- Problem -
Recast the stretch of the items from their beginning through the line containing "v(45.65, -17.53) *" as a Markdown table with the columns Row and Line, numbering each row and omitting blank lines and all pictures.
Start Information shown
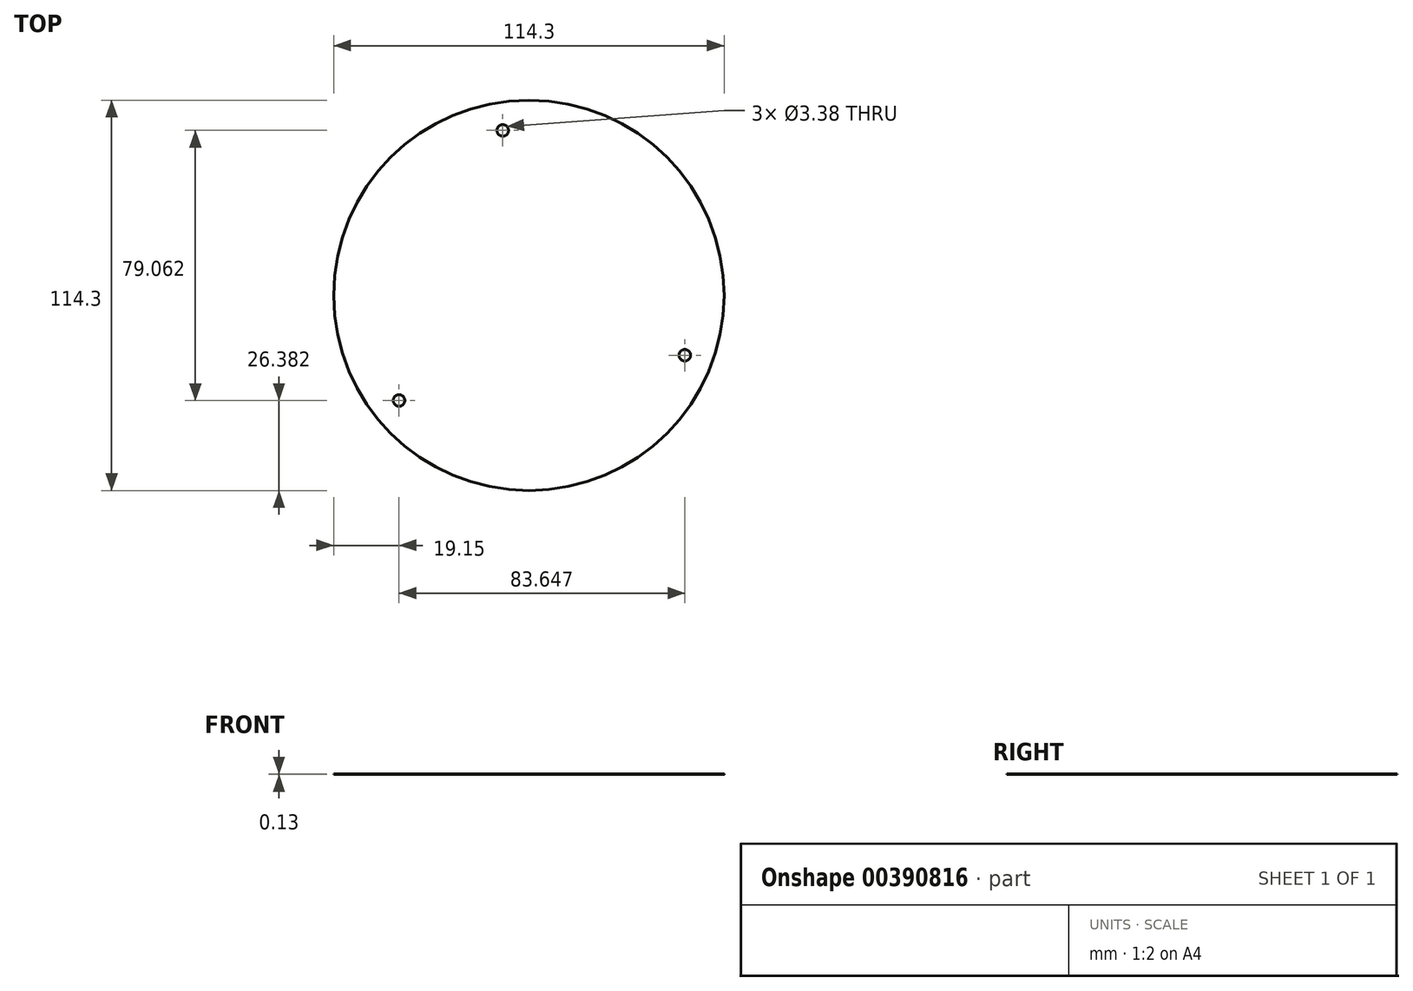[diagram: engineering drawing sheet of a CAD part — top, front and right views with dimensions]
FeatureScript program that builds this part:
annotation { "Feature Type Name" : "Feature", "Feature Type Description" : "" }
export const myFeature = defineFeature(function(context is Context, id is Id, definition is map)
    precondition{}
    {
        {
            var Q0;
            Q0=qCreatedBy(makeId("Top.planeOp"),FACE);
            var sketch = newSketch(context, id + "F0", { "sketchPlane" : qUnion([Q0])});
            skCircle(sketch, "E0", {"center": v(0, 0) * mm, "radius": 57.15 * mm});
            skLineSegment(sketch, "E1", {"start": v(-31.75, -43.27) * mm, "end": v(31.75, -43.27) * mm});
            skLineSegment(sketch, "E2", {"start": v(0, 119.3) * mm, "end": v(0, -94.54) * mm, "construction": true});
            skArc(sketch, "E3", {"start": v(31.75, -43.27) * mm, "mid": v(0, -11.52) * mm, "end": v(-31.75, -43.27) * mm});
            skCircle(sketch, "E4", {"center": v(-7.65, 48.3) * mm, "radius": 1.69 * mm});
            skCircle(sketch, "E5.1.0", {"center": v(-38, -30.77) * mm, "radius": 1.69 * mm});
            skCircle(sketch, "E5.2.0", {"center": v(45.65, -17.53) * mm, "radius": 1.69 * mm});
            skCircle(sketch, "E6", {"center": v(0, 0) * mm, "radius": 48.9 * mm, "construction": true});
            skSolve(sketch);
        }
        {
            var Q0;
            Q0 = qSketchRegion(id + "F0", true);
            var Q1;
            Q1=makeQuery(id+"F0.imprint","IMPRINT",FACE,{"disambiguationData":[TD([[makeQuery(id+"F0.imprint","IMPRINT",EDGE,{"derivedFrom":sQuery(id+"F0.wireOp",EDGE,"E1")}),1.0]])]});
            extrude(context, id + "F1", {"entities" : qUnion([Q0, Q1]), "depth" : 0.13 * mm});
        }
    });
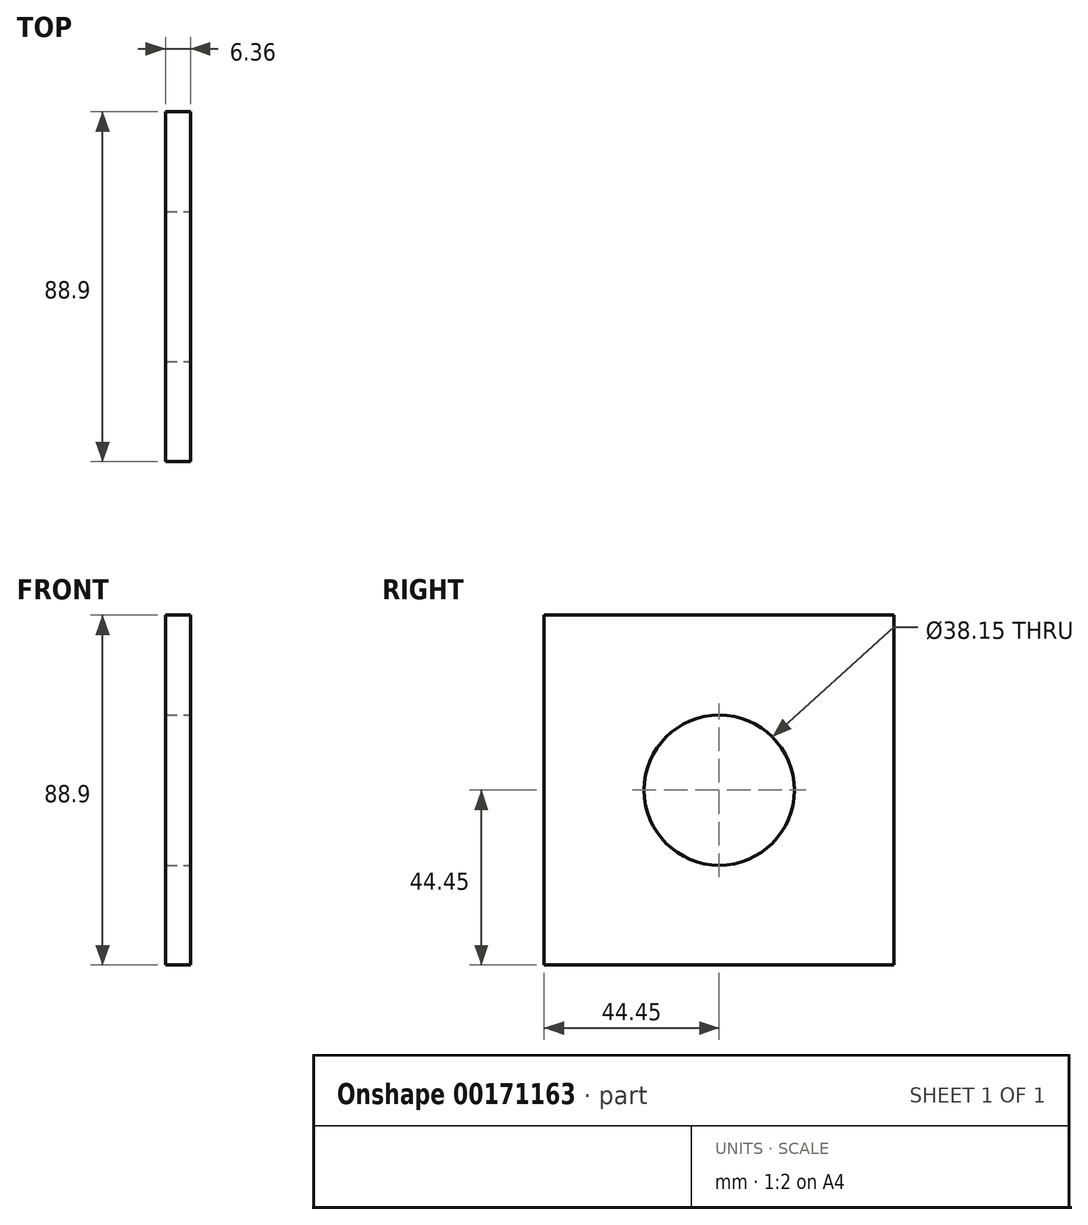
End Information shown
- Solution for this task -
| Row | Line |
|---|---|
| 1 | [diagram: engineering drawing sheet of a CAD part — top, front and right views with dimensions] |
| 2 | FeatureScript program that builds this part: |
| 3 | annotation { "Feature Type Name" : "Feature", "Feature Type Description" : "" } |
| 4 | export const myFeature = defineFeature(function(context is Context, id is Id, definition is map) |
| 5 |     precondition{} |
| 6 |     { |
| 7 |         { |
| 8 |             var Q0; |
| 9 |             Q0=qCreatedBy(makeId("Top.planeOp"),FACE); |
| 10 |             var sketch = newSketch(context, id + "F0", { "sketchPlane" : qUnion([Q0])}); |
| 11 |             skCircle(sketch, "E0", {"center": v(0, 0) * mm, "radius": 57.15 * mm}); |
| 12 |             skLineSegment(sketch, "E1", {"start": v(-31.75, -43.27) * mm, "end": v(31.75, -43.27) * mm}); |
| 13 |             skLineSegment(sketch, "E2", {"start": v(0, 119.3) * mm, "end": v(0, -94.54) * mm, "construction": true}); |
| 14 |             skArc(sketch, "E3", {"start": v(31.75, -43.27) * mm, "mid": v(0, -11.52) * mm, "end": v(-31.75, -43.27) * mm}); |
| 15 |             skCircle(sketch, "E4", {"center": v(-7.65, 48.3) * mm, "radius": 1.69 * mm}); |
| 16 |             skCircle(sketch, "E5.1.0", {"center": v(-38, -30.77) * mm, "radius": 1.69 * mm}); |
| 17 |             skCircle(sketch, "E5.2.0", {"center": v(45.65, -17.53) * mm, "radius": 1.69 * mm}); |